Drug manufacturers develop vaccines based on their best information, which is partly guesswork, and hope they come close to identifying the strain of flu we will face.
The 2025-26 U.S. flu season may be bad this year because the vaccines that were created are not a good match for the strain of flu that we will experience. According to a recent report on NPR, “And now, parts of the Northern Hemisphere, such as the United Kingdom, are being hit hard. That often foreshadows what’s in store for the U.S.
Another clue is the Northern Hemisphere’s dominant flu strain so far. It’s an H3N2 flu virus, according to the Centers for Disease Control and Prevention flu tracker.

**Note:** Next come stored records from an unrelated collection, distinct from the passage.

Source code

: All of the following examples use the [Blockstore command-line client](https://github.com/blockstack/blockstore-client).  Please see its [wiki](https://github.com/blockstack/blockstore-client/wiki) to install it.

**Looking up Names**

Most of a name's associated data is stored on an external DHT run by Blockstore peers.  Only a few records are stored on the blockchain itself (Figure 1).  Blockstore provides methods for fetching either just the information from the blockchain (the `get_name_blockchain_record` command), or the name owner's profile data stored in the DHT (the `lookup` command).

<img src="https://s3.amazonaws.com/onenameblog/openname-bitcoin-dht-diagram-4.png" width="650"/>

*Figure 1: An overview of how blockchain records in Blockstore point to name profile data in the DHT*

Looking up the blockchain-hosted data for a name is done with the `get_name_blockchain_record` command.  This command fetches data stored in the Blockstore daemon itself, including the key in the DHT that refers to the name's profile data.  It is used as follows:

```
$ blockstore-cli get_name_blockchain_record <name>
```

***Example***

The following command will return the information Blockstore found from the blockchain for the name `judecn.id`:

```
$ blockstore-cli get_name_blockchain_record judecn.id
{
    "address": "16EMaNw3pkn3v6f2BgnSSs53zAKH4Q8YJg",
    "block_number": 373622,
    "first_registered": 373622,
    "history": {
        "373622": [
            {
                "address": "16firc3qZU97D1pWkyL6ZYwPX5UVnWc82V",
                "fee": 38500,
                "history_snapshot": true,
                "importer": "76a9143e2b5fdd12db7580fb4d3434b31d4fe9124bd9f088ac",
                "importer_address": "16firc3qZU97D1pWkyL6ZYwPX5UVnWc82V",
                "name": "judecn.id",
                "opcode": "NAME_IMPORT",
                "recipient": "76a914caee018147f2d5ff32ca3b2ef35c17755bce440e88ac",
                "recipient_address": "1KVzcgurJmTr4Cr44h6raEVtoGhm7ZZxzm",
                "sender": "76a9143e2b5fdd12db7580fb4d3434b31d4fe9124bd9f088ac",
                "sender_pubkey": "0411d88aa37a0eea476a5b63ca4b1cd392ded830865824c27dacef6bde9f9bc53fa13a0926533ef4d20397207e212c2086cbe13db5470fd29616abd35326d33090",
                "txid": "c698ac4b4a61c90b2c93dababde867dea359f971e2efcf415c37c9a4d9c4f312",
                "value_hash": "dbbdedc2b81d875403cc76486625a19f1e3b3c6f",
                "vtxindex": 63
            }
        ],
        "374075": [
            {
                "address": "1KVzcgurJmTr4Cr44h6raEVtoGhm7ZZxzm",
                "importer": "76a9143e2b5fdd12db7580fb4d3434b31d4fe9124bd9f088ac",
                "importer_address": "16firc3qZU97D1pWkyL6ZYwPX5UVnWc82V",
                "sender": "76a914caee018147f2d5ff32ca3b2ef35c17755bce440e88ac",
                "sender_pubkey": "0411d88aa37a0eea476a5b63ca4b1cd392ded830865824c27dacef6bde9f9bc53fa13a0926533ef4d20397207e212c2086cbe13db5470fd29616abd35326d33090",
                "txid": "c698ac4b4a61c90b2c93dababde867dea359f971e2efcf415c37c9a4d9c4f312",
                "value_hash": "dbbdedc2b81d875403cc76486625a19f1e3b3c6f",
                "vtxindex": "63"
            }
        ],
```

And H3N2 viruses “tend to be a little bit more problematic,” Webby says. “When we have an H3N2 season, we tend to have a little bit more activity, a little bit more disease at the severe end of the spectrum.
They go on to note that, “The last major flu season dominated by H3N2 was 2016-2017. In addition, a new H3N2 variant recently evolved and has become the dominant strain in the U.S. “There is basically a new variant of influenza circulating that has mutated a little bit,” says Caitlin Rivers, an epidemiologist at Johns Hopkins. “And that means that it’s just different enough from what your body or the vaccine may recognize that it can kind of get around those protections.” And she says the flu shot this year “may not be as good a match as if we hadn’t seen this new variant.”
If the experience in the U.K. reflects what we may expect in the U.S., the currently developed vaccine is 70% to 75% protective against hospitalization in children and about 30% to 40% protective against hospitalization in adults. Those numbers are low, but the vaccine is still protective and could make the difference between mild and serious illness. People who are already frail and vulnerable could die without the vaccine this year.
Too many people, especially those who have never had the flu, think it is just a bad cold.
That is not the case. The flu is a potentially deadly illness that causes a great deal of morbidity and mortality around the world. The flu kills between 12,000- 52,000 people in the U.S. every year.
In this country we also have a new disease that may make this flu season worse than it needs to be. That is the Robert Kennedy Jr. disease of ignorance and vaccine misinformation. Thousands of people will forego getting vaccinated against the flu and other diseases because they believe the non-scientific garbage that Kennedy is throwing out.
People 65 years and older tend to have vaccination rates above 70%, but those numbers drop a lot for younger people to around 35%-49%. It is impossible to know how much of the Kennedy effect will cause people to suffer and die when they get the flu this year, but even one death is significant. Kennedy has changed the language on the CDC web site to make the agency less supportive of vaccination.
The more people who get vaccinated against the flu the less likely it will spread. That is a scientific fact. Scientists hope for an 80% vaccination rate, but that is unlikely, and that means that more people will needlessly suffer and die. Instead of doing his job to protect the American people Kennedy is sowing doubt about the safety and efficacy of vaccines. We need to refute his deadly perspective as much as we can.